◆ Exercise requirements
Select every line in the material below that contains the string "none". Copy each such line.

◆ Raw records
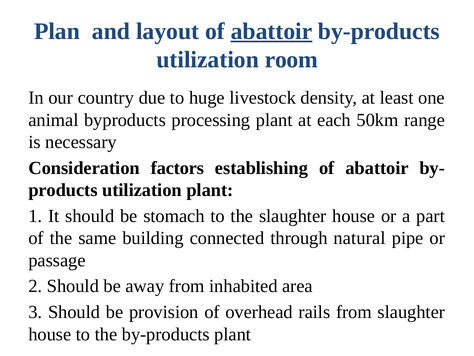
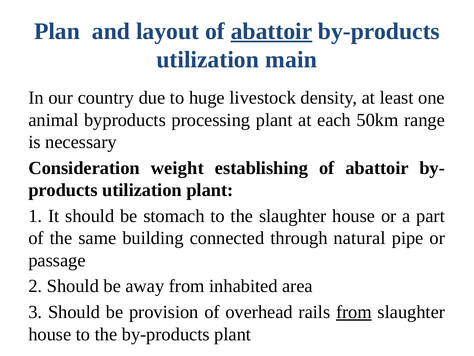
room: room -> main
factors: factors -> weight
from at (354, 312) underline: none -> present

---

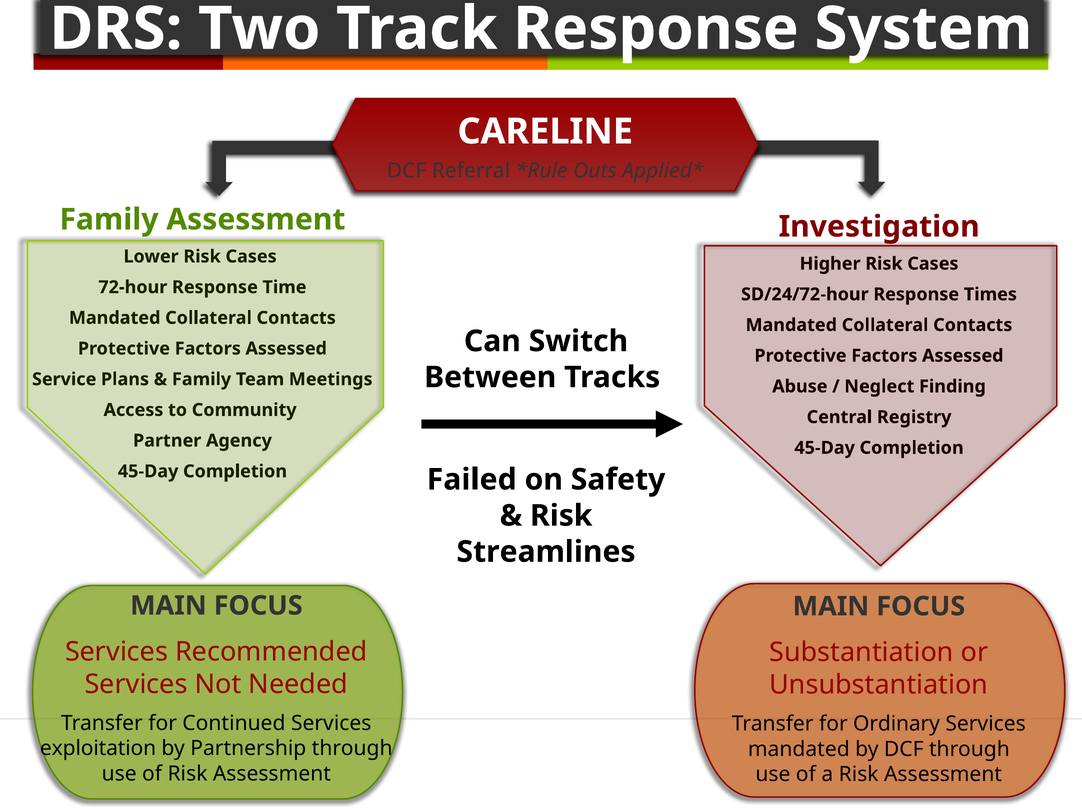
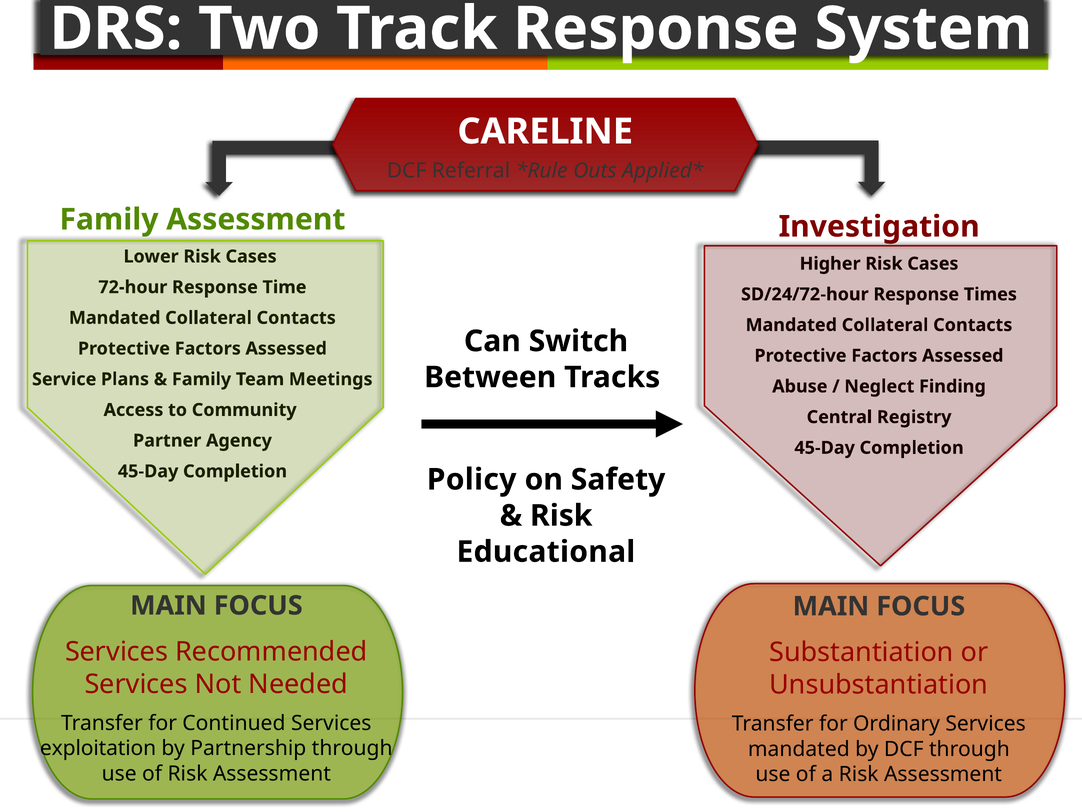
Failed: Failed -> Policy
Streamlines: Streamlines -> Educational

--

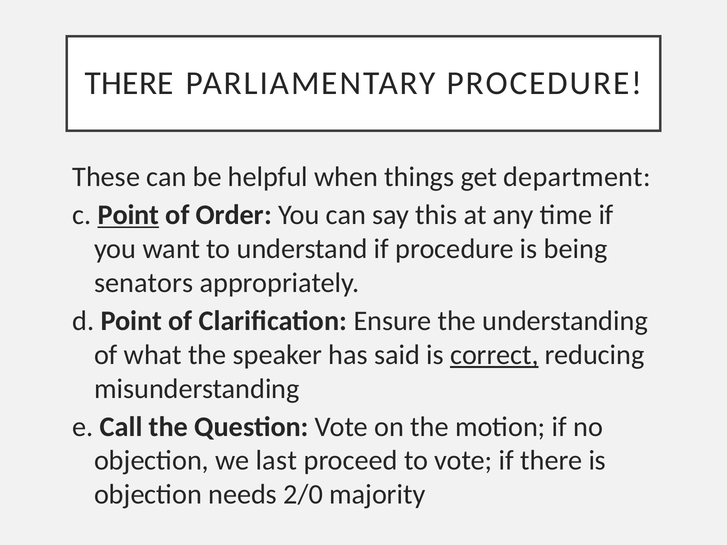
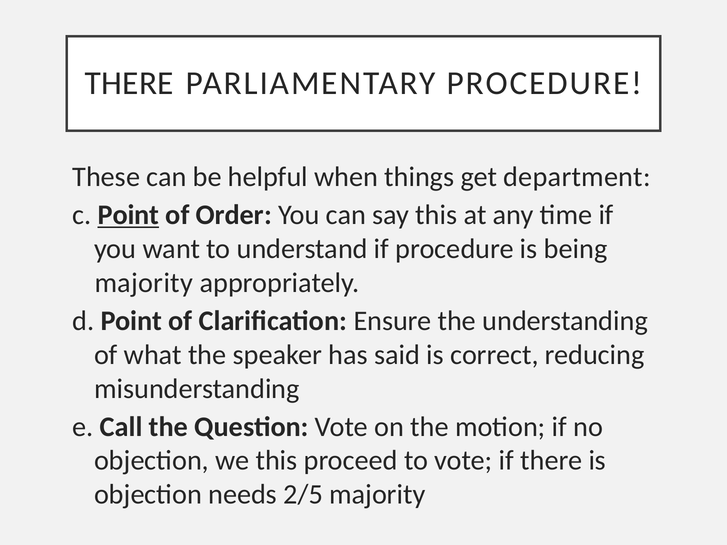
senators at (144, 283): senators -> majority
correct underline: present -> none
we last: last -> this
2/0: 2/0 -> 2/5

◆ Written solution
from at (354, 312) underline: none -> present
correct underline: present -> none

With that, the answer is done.